Just how much of an impact do regulations have? It’s hard to measure, but there’s no doubt it’s significant. “Most Ontarians would be surprised by the magnitude, scope, and costs of the province’s regulatory burden,” write researchers Charles Lammam and Sean Speer in a 2018 policy report for Ontario 360. “The Ontario government’s own count, which was performed back in 2012, pegs the number of regulatory requirements on businesses and individuals at over 386,000. According to one analyst, that number is twice as many as the next closest province.”
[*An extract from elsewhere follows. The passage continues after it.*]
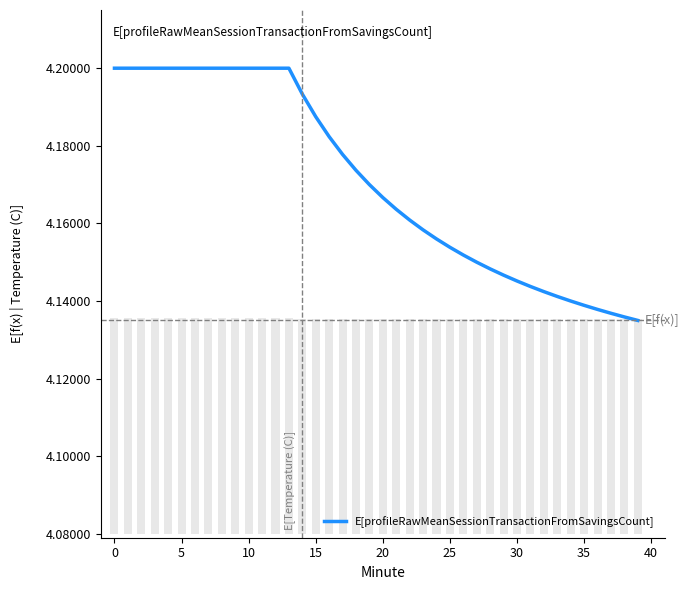

What is the value of the 21st bar from the left?

4.2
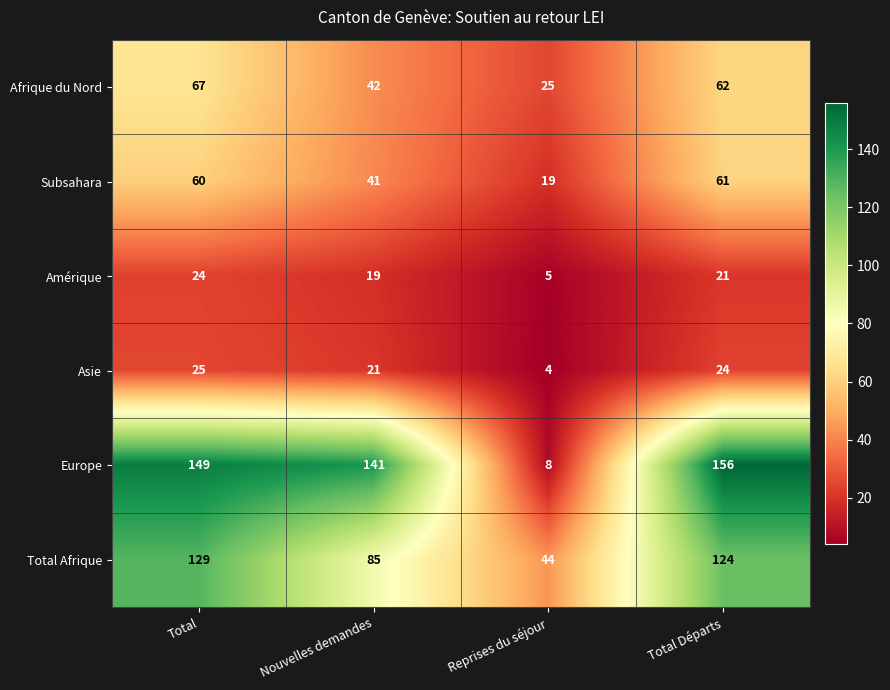

At which label is Europe closest to 82?

Nouvelles demandes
Lammam and Speer cite a 2018 report from the Canadian Federation of Independent Business (CFIB), which put the cost of government regulation in Ontario for 2017 at $15 billion, the highest of all the provinces both in absolute terms and on a per-business basis (which provides a more apples-to-apples comparison between different-sized provinces). According to the latest CFIB report, that number had risen to $20.4 billion in 2024.

Here’s another way to think about it: if the government is bragging about all the economic benefits that will result from relaxing just a few regulations in a few designated zones in the province, why wouldn’t they unleash trillions in growth by relaxing a lot of regulations in the entire province?

What if we unleashed the entire Ontario economy, and not just a tiny percentage of it?

To be sure, this doesn’t mean companies should be allowed to do whatever they want. Protections for legitimate property rights and enforcement of contracts are an important part of a free market, so those should never be on the table.

But we need to start questioning just how much special interest groups should be allowed to hold the economy back. Whether it’s Indigenous groups, environmentalists, labor unions, or some other body, these groups always want more privileges, more power, more special legal protections at the expense of others — which often come in the form of economic restrictions. And as sympathetic as their case may sound, there has to come a point where freedom and economic welfare are simply deemed too important to give up. Everyone in these groups is entitled to their property rights, but special favors from the government should be viewed with considerable suspicion.

And to those who point out that giving a company an SEZ is itself a special favor from the government, my response is simply: I agree, and let’s fix that by extending the deregulation to the entire province.